Tuesday 22 June 2010

More VAT Fun

Overheard on the BBC news just now, some smart arse saying (I paraphrase) that a hike in VAT is better than an increase in income tax, because spending on VAT-able items is voluntary, but income tax is compulsory; VAT is a tax on spending but income tax is a tax on incomes.

Complete and utter f***ing tosh.

Let's put VAT-exempt and VAT-zero rated things to one side for the time being (mainly things provided mainly by the state - health and education; land based and Home-Owner-Ist sources of income - food, housing and banking; and a few Righteous exemptions - newspapers and books) most productive, wealth creating activities, those things that are based on human invention, enterprise, skills and hard work; those things which made it worthwhile rising above the level of subsistence farming, are VAT-able.

Now, it is broadly agreed that we'd like to see the economy grow, and by implication that we'd like to see a relatively larger share of national output being in the VAT-able sector, whether that's having your car repaired, having your hair cut, having a meal out and visiting the cinema, having your will drafted by a solicitor, having a new kitchen built etc.

And because we are a very advanced economy, a lot of us work as car mechanics, hairdressers, chefs and waiters, in cinemas, as solicitors or kitchen fitters etc. The people who work in those sectors (or run those businesses) derive income from it - your 'spending' is their 'income'. £100 you spend on a car repair is £100 income for a mechanic. Spending £10 on a hair cut is £10 income for the barber. £20 you spend in a restaurant represents £20 income for the restaurateur, his waters, chefs etc.

So if we took these twats at their word - and went with the myth that 'the consumer pays the tax - so it's a voluntary tax' - we'd spend less on car repairs, hair cuts etc; and the incomes of car mechanics, hairdressers etc would fall. So their income falls as a direct result of the VAT increase. Is that reduction in their incomes in any way voluntary from their point of view?

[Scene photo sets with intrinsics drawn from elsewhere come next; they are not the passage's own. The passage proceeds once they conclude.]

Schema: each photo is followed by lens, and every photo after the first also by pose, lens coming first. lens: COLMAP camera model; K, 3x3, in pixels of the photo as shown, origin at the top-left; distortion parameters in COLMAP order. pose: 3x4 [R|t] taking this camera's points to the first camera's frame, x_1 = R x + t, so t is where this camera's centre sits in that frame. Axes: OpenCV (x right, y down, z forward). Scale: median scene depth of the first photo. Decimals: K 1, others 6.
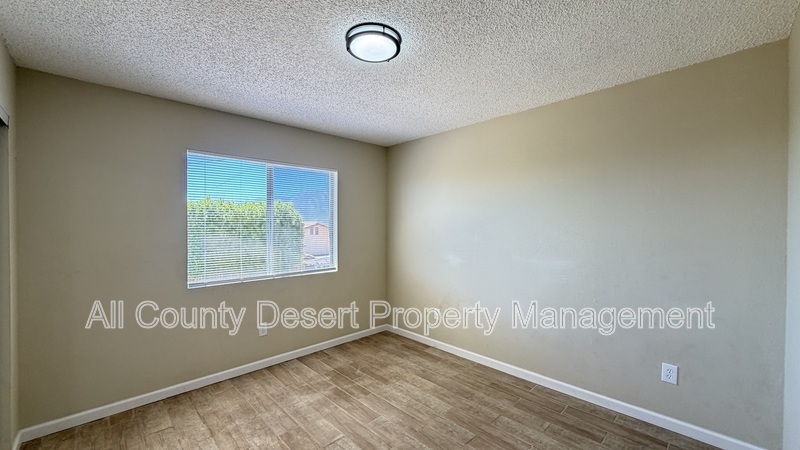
lens RADIAL K [[318.3, 0, 397.7], [0, 318.3, 225.2], [0, 0, 1]] dist [-0.000504, 0.000175]
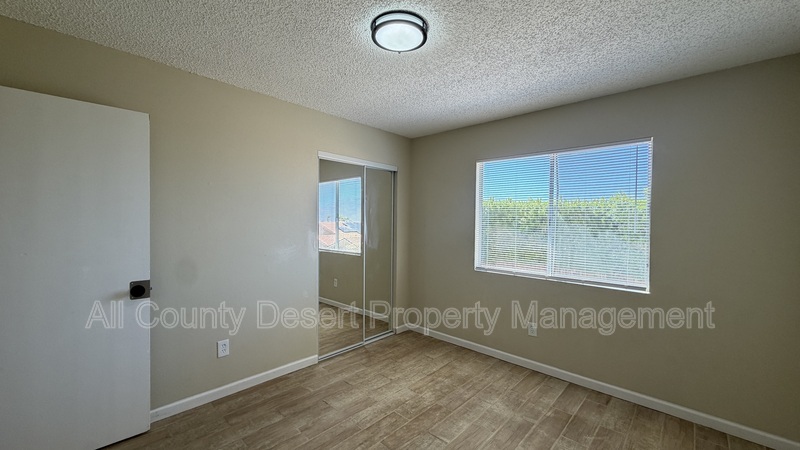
lens RADIAL K [[323.0, 0, 397.3], [0, 323.0, 223.3], [0, 0, 1]] dist [0.009607, -0.000088]
pose [[0.056678, 0.021987, -0.998150, 0.593856], [-0.013872, 0.999678, 0.021233, -0.009573], [0.998296, 0.012643, 0.056964, 0.601124]]
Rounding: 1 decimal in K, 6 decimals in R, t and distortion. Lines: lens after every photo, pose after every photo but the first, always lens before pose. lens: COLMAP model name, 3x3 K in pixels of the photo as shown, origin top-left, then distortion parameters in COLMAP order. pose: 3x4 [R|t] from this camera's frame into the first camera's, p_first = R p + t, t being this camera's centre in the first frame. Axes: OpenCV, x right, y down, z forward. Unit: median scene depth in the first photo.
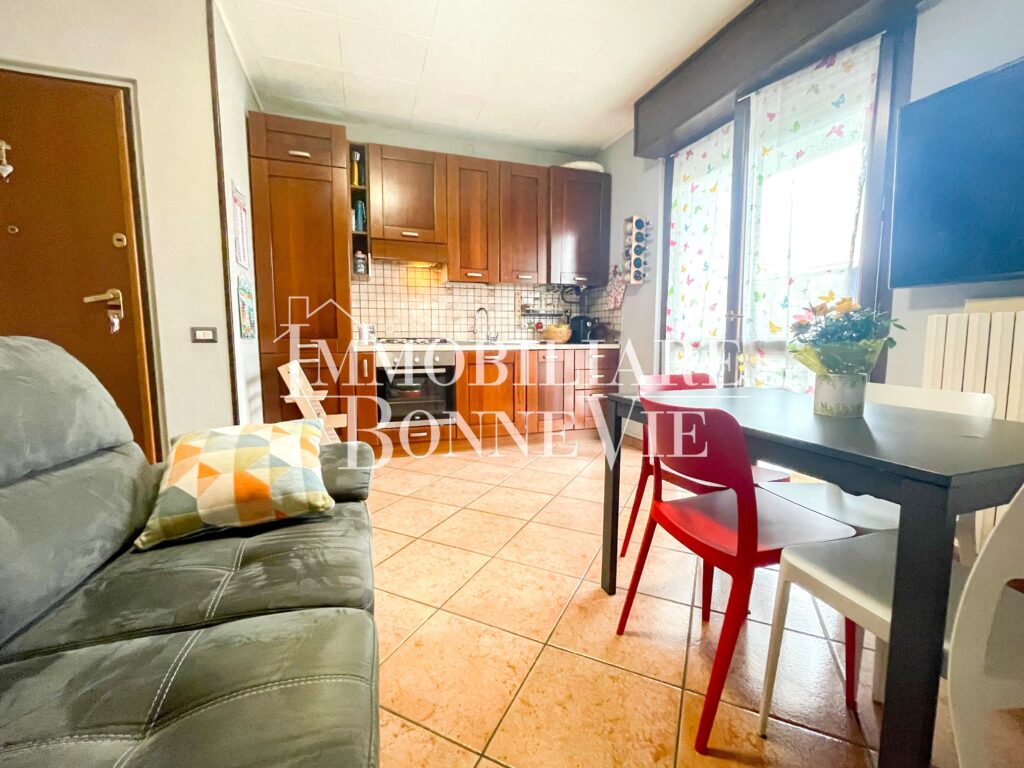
lens RADIAL K [[437.5, 0, 508.8], [0, 437.5, 380.3], [0, 0, 1]] dist [0.004982, 0.000715]
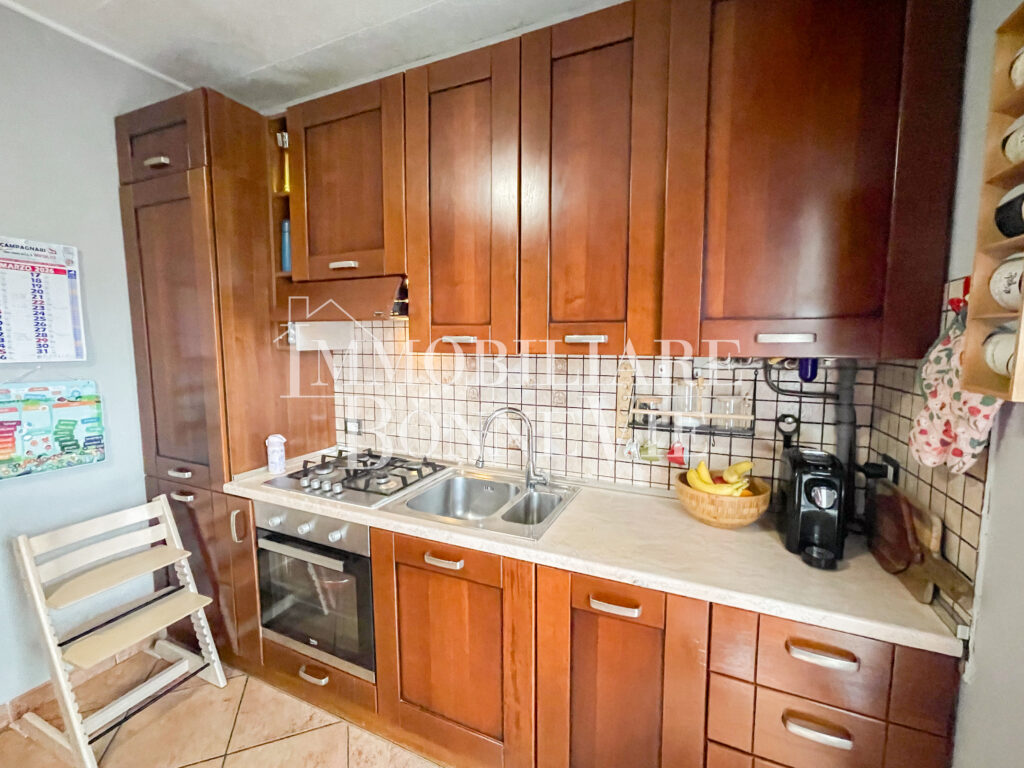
lens RADIAL K [[437.5, 0, 512.5], [0, 437.5, 381.0], [0, 0, 1]] dist [0.004982, 0.000715]
pose [[0.726140, 0.062730, -0.684680, 0.231411], [-0.067756, 0.997511, 0.019533, -0.198325], [0.684200, 0.032207, 0.728582, 0.684195]]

To argue that the reduction in their income is in any way voluntary is about as cretinous as the argument that while the smoking ban may have harmed the pub trade, there is nothing stopping people who used to work in pubs from getting a job somewhere else. Or that the fox hunting ban didn't hurt people who used to look after the horses and hounds and all that stuff.

5 comments:

Lola said...

/T but related. Did you also hear the fatuous bint from the Institute for Housing (or something equally bollocky) on R4 banging on about housing shortages and the rest of it?

Steven_L said...

I'm starting to think tax decentralisation is the only way forward MW.

Like in Canada, a central collection mechanism for economies of scale, but local government imposes the sales taxes and land value taxes it wants (or hopefully that the electorate want) but receives no central government grants.

Hopefully some regions might see the light and other will follow. These Treasury bowler hats are slippery and unimaginative.

Mark Wadsworth said...

L, no I didn't. R4 is on between 7 and 7.30 but I doze through most of it.

S_L, now you're talking! Local sales tax is straight out of UKIP textbook (and it's still a shit tax but subject to democratic accountability at least). All LVT is good, whether local or national (but not international, of course).

Tim Almond said...

Local sales taxes are just bloody dreadful. I'd rather have VAT.

You'll end up with high-spending councils just sticking the sales tax up and getting themselves in the crap with it because all their businesses disappear, and then central government will come along and end up bailing them out anyway.

A few sales taxes make sense because of external effects, but I can't really see much difference between the effect of burning petrol in Lymington or Birmingham.

I'm struggling to think of a situation where local sales taxes actually make much sense.

Anonymous said...

As you rightly imply, VAT is actually a very clumsy form of income tax.

The latest increase will just take money out of the productive economy and place it in the hands of the state.